Clay requests permission from Finch to go to Cambodia to retrieve Faraday, but she turns him down for fear of causing an international incident. Clay is determined to find Faraday, however, and forges Finch's signature in order to greenlight a CIA mission to extract him. When he and his team infiltrate the bunker, they discover too late that it is full of alien flowers that release toxic vapor; Clay's entire team is killed, while Dominguez saves Clay's life. Enraged, Finch orders Clay to explain himself to a CIA committee in Washington, D.C. Clay double-crosses Finch by showing the committee the forged signature ordering the mission and says that she covered up the recording of Newton being tortured. Finch is reprimanded, while Clay uses her disgrace as an excuse to further pursue Faraday and "clean up" the problem.
Unbeknownst to Clay, however, his superiors at the CIA are on to him thanks to Edie, who conspired with Finch to set him up. The CIA is only allowing him to go after Faraday so they can arrest both of them in one fell swoop. Dominguez tells Clay that it will only be a few hours before the CIA orders her to take him into custody, and demands that he allow the fusion device to be made public and give her an equal share of the profits if he wants to stay out of prison. Clay agrees, and together they trace Faraday to Prescott's clinic, where he is undergoing surgery to repair the bullet wound, which has become septic. Clay and his team charge on the clinic, but are surprised to find that Prescott and her patients are heavily armed; in the ensuing shootout, Prescott shoots Clay in the neck, and Clay shoots her in the back, killing her. He and Dominguez then kidnap Faraday and Falls, and take the fusion device.
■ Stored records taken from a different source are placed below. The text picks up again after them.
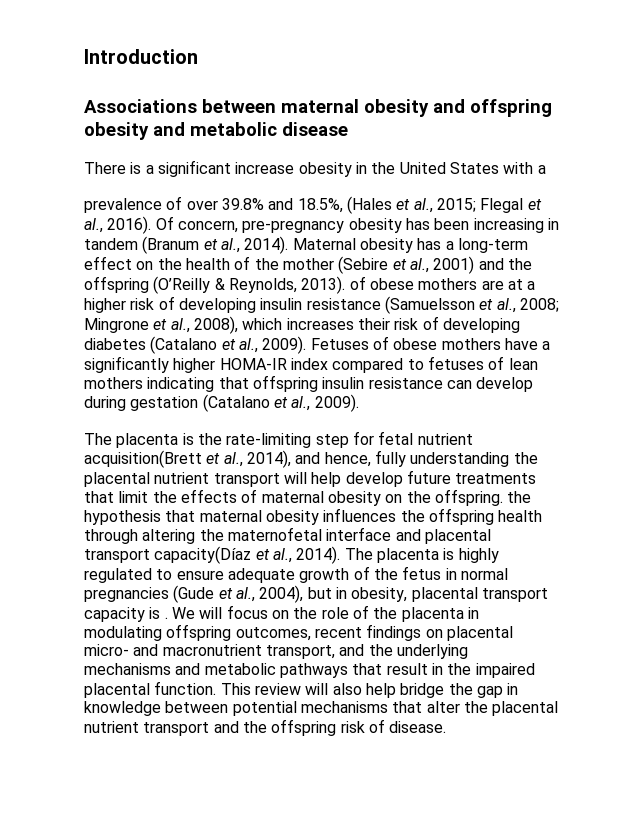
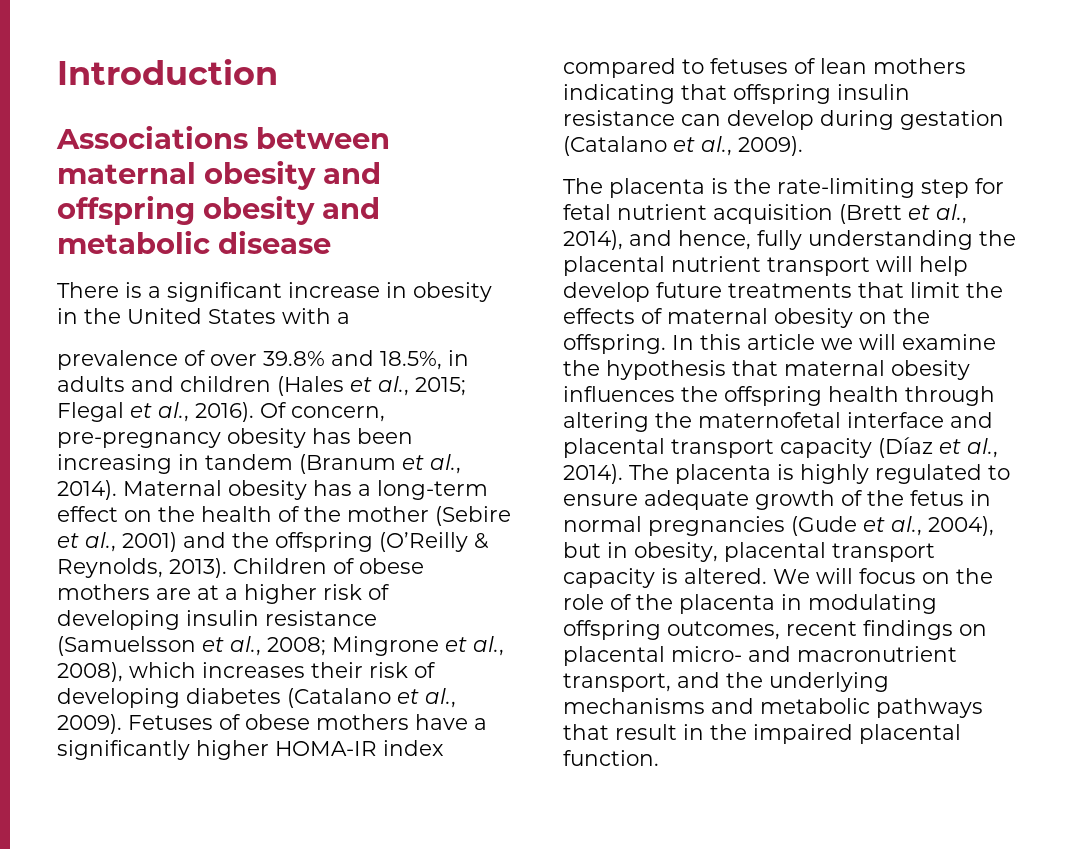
(295, 168) none -> [386,282,407,298] in
(343, 205) none -> [448,350,469,366] [57,376,271,392] in adults and children
(346, 285) none -> [233,558,327,574] Children
[84,450,202,468] acquisition(Brett -> [713,204,902,224] acquisition (Brett
(503, 497) none -> [672,334,996,350] In this article we will examine
[154,546,252,564] capacity(Díaz -> [780,437,933,458] capacity (Díaz
[164,617,168,619] . -> [684,568,767,584] altered.
[220,683,519,698] [84,701,559,716] [84,719,447,736] This review will also help bridge the gap in knowledge between potential mechanisms that alter the placental nutrient transport and the offspring risk of disease. -> (659, 758) none

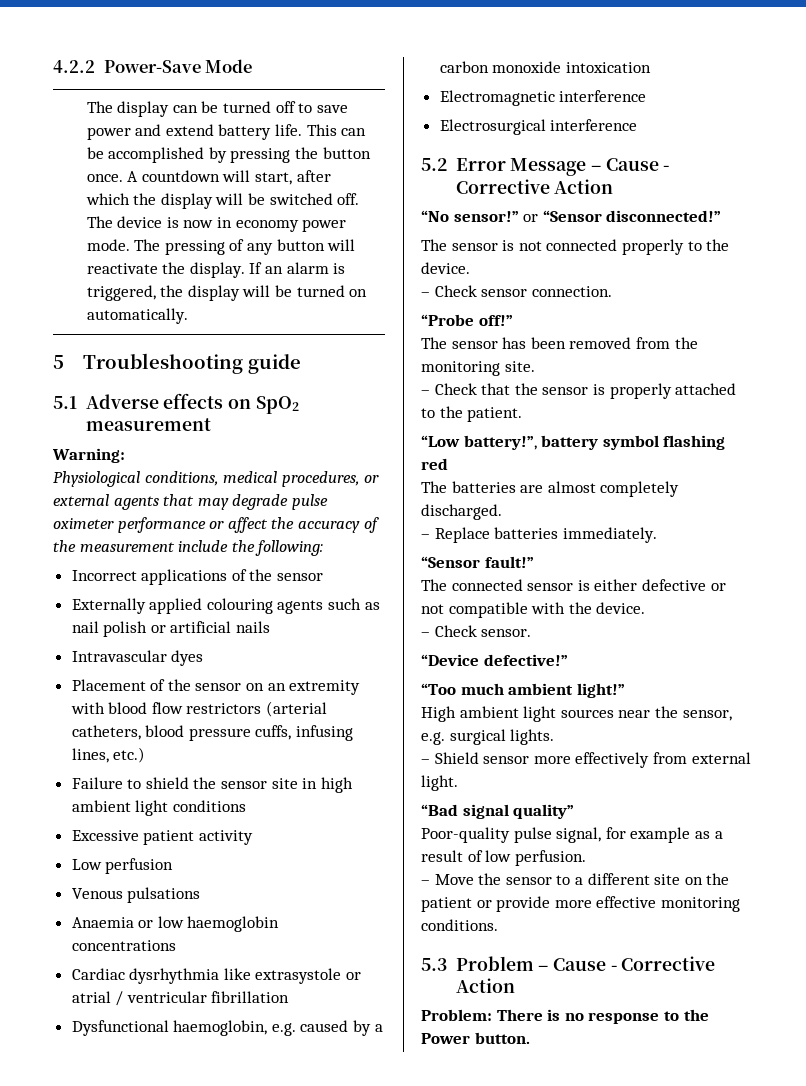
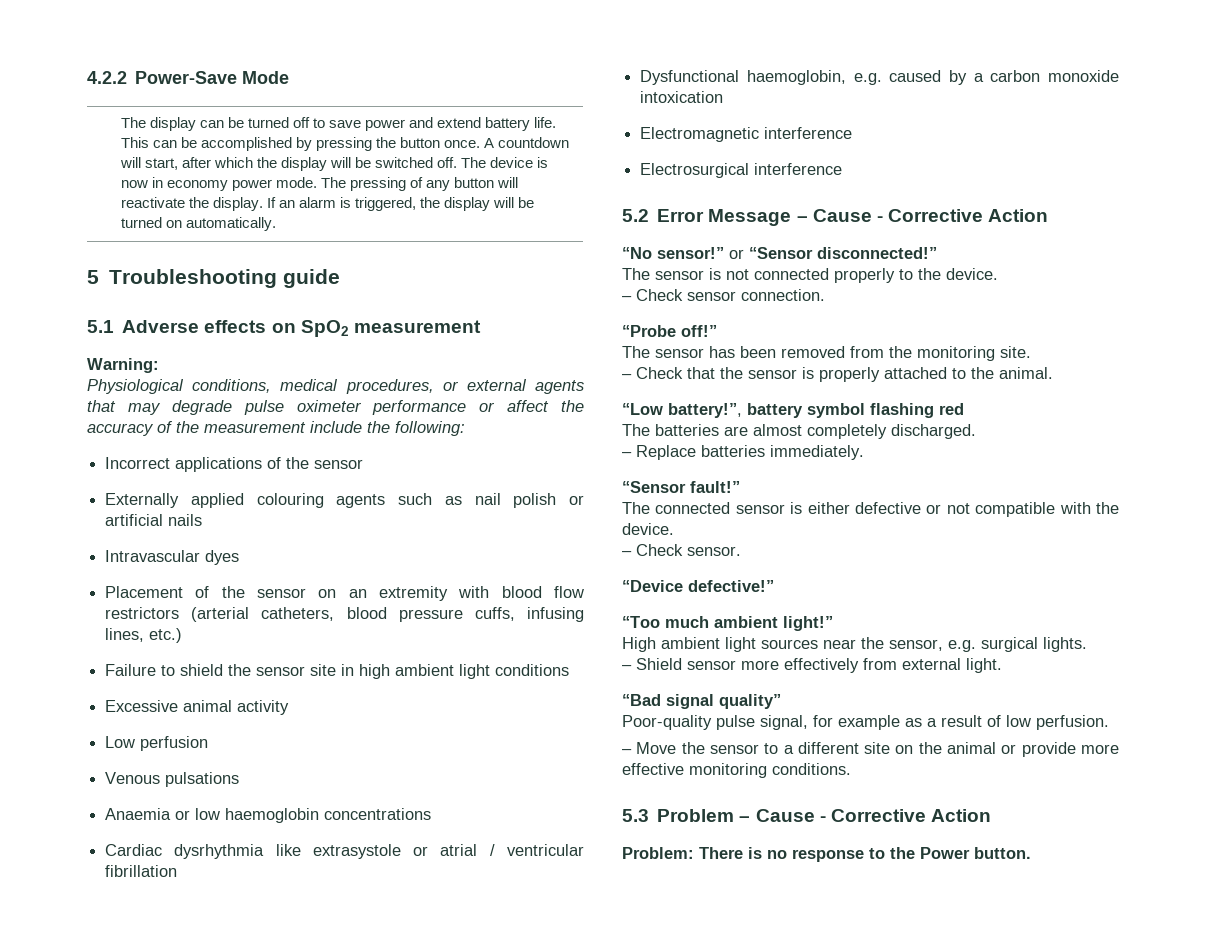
[143,830,195,845] patient -> [183,700,233,712] animal
[467,407,523,422] patient. -> [999,367,1053,379] animal.
[421,897,472,912] patient -> [947,742,997,754] animal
They take Faraday and Falls to an isolated farmhouse and torture them in an attempt to get them to reveal the algorithm that will activate the device. Clay threatens to kill Falls unless Faraday talks, so Faraday tells him that there is an Anthean ship somewhere on Earth in order to save her. Clay plays the recording that Faraday took from Newton's effects and demands to know what it is, seeking confirmation of his suspicion that it contains the algorithm. Much to his surprise, however, Faraday reveals that it is in fact an order for the Anthean ship to invade Earth. Faraday says that he does not know when or where the invasion will take place, but nevertheless makes a deal with Clay; if Clay plays Russian Roulette, Faraday will answer one of his questions with every round, and after the fifth round he will tell him what happened to his mother.
Unable to resist resolving his lifelong obsession, Clay agrees to the game, surviving four rounds. When he finally asks about his mother, Faraday says that Sharpe had used and betrayed Valentina so that she and the CIA could control him and make him do their bidding. He also reveals that Newton, not Clay, was the CIA's asset in an operation to create the fusion device and keep it for themselves, and that Sharpe had taken away the one thing that could have reunited him with his mother. With his final question, Clay asks what that one thing was, but realizes that he already knows the answer, his name. Just as Clay is about to execute Faraday, Dominguez, who has secretly been working with the CIA all along to foil Clay's plan to steal the device, shoots him in the face from behind. As Clay chokes on his own blood, Dominguez shoots her hated boss in the head, killing him.